How to kill a job in progress

11 Feb 2009

I’m building a web application the analyze large data sets. The simplified process is: upload a data set, split it into multiple chunks, process the chunks and then zip the results together.

While you can kill a job in progress right now, all it’s really doing is removing it from the database. The queue is still clogged full of tasks that need to complete for a job that doesn’t exist anymore. I’m referring to this as a push model, since I’ve pushed all the tasks onto the queue and the workers consume them as fast as they can. The problem lies in the fact that to remove the job messages from the queue, you need to kill the queue. (Using beanstalkd right now) This is fine if you have a single job on the queue, and you can ssh into the server, but it’s still a pain.

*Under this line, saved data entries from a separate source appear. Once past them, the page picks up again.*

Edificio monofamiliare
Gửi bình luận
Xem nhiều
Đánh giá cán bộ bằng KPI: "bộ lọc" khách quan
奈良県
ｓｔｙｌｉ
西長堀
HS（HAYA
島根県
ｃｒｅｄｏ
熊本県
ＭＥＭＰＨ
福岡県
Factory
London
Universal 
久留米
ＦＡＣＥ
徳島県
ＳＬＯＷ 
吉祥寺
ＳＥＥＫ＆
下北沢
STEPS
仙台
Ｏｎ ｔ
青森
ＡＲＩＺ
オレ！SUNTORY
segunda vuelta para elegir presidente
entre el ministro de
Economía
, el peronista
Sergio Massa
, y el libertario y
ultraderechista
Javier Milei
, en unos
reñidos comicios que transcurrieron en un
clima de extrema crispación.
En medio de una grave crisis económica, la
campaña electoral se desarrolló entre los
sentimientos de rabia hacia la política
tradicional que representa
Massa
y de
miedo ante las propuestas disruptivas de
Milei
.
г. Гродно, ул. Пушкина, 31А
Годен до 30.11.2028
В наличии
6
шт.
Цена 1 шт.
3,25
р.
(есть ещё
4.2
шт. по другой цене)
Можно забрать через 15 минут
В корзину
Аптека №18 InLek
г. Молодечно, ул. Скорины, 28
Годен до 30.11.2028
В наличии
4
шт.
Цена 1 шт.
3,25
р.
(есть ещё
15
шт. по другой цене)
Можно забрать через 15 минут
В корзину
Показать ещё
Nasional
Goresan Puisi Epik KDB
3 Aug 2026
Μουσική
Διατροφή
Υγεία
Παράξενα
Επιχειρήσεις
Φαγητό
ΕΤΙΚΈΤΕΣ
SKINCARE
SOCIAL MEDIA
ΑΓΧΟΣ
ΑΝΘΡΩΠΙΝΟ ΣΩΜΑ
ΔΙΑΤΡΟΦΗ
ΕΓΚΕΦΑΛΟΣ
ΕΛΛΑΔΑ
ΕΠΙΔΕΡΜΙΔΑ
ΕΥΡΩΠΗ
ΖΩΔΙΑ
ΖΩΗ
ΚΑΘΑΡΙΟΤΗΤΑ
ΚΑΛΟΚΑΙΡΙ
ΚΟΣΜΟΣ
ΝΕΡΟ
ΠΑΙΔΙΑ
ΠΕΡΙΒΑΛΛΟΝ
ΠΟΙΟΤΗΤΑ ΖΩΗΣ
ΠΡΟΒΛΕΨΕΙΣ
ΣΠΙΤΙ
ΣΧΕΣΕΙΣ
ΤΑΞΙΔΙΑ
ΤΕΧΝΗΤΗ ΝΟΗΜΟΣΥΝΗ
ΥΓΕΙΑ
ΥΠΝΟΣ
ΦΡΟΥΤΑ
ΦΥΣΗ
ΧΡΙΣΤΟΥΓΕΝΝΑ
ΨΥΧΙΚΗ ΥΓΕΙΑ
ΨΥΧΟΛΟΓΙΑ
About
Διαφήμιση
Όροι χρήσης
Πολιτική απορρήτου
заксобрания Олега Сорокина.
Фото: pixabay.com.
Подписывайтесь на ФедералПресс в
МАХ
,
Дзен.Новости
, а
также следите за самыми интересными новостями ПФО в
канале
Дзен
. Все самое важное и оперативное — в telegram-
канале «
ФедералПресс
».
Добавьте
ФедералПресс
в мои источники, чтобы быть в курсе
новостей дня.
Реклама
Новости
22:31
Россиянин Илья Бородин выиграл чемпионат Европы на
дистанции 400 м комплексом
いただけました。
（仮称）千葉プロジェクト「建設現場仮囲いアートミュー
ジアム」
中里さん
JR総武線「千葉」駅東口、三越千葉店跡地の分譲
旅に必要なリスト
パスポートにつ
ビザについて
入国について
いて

After some thought, I’m going to try to impliment a pull model. Each worker will announce it’s available to the head node when it starts up. The head node will note it’s existence in a ‘workers’ table, with the status of available. When a job gets submitted, the head node looks to see if any workers are available. If so, it drops the message onto the worker queue. It doesn’t matter if the worker that was available gets the job, just that there was one available. When the worker pulls the task off the queue, it sends a message back to the head queue saying that it’s now busy. The process continues once we have a series of tasks backing up on the head node, where the head will see if we have available workers, and if so, drop a task onto the worker queue.

What we gain from this is the ability to kill the job, and all associated tasks on the head node before they’re put into the worker queue. The tasks that are in process will still complete since we can’t go in and stop them, but that’s ok. Once they’ve all finished, we clean up the working files, and remove the job and other valid jobs can continue on without any issues.

Another gain is the ability to pause jobs, or better assign priorities. We don’t want a job that’s 95% done to be trumped by a higher priority job, since the system would think it’s stuck.